Bajás todavía adormecida. El
último tramo del viaje fue corto y te faltan unas buenas horas de sueño, en lo posible en una
cama. Ni bien te entregan el bolso se larga una tormenta tupida, y todo se
convierte en agua. Parece que las nubes te siguieron desde Buenos Aires.
Te guarecés en el pequeño
edificio de la terminal. La boletería está cerrada, el quiosco y la tienda de alfajores,
dulces y falsas artesanías también. En un banquito, al lado de un cartel
escrito con birome en el que dice AUTO, dormita un hombre con la cara tapada
por la visera de una gorra que alguna vez fue blanca. Te apurás para que nadie
te primeree. No hace falta: sos la única que bajó en la parada. Tosés, saludás
en voz cada vez más alta, finalmente lo sacudís levemente del brazo hasta que
el hombre se despierta.
—Hola, perdone, acabo de llegar y
como está lloviendo…
—Está bien piba, es mi trabajo. ¿Dónde vas?
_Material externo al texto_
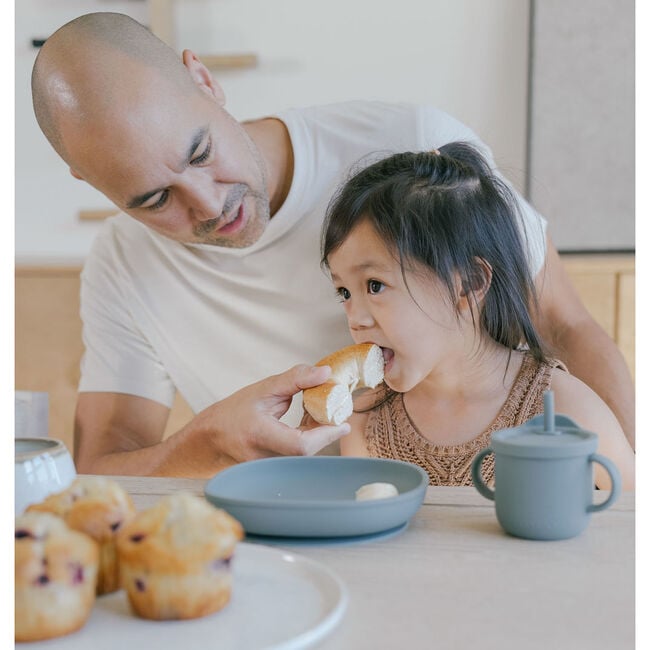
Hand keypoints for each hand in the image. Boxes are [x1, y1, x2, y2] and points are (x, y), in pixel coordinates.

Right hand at [201, 364, 350, 462]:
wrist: (211, 437)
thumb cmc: (234, 412)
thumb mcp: (263, 389)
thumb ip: (295, 379)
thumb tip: (325, 373)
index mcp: (260, 435)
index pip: (301, 444)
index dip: (326, 435)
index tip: (343, 423)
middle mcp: (264, 458)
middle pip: (308, 450)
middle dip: (327, 431)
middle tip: (339, 411)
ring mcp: (269, 468)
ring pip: (305, 455)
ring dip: (319, 435)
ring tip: (321, 413)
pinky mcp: (274, 471)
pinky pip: (298, 457)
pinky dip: (309, 440)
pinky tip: (309, 424)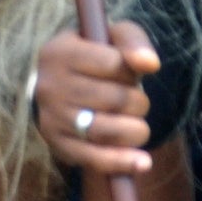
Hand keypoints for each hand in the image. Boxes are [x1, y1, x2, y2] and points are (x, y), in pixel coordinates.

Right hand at [35, 23, 158, 177]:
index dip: (131, 71)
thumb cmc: (94, 58)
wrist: (59, 86)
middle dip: (138, 102)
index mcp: (59, 52)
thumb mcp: (111, 37)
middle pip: (115, 99)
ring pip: (107, 130)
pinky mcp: (58, 145)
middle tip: (135, 102)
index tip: (128, 73)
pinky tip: (143, 163)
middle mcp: (50, 86)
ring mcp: (52, 118)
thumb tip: (151, 64)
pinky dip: (122, 162)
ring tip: (138, 126)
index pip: (112, 64)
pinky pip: (94, 159)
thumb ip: (133, 42)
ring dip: (136, 130)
—No sé —sentís que tenés que
disculparte por una respuesta tan tonta—. Hace mucho que no vengo por acá. ¿Qué
hoteles hay?
El hombre se ríe con la cara, sin
emitir un sonido, y después vuelve a hablar normalmente.
—¿Estás segura de que conocés el
lugar vos? Acá hay solo un hotel, el Gran Hotel Marino. Si es lo que querés te
llevo.
La frase te deja perpleja unos
instantes, pero tenés sueño, no te dan ganas de conversar. Asentís.
Acomodate en el asiento trasero de un Dodge destartalado, entre trapos, diarios viejos, botellas de agua vacías y estampitas de la santa sin ojos. Como puedas.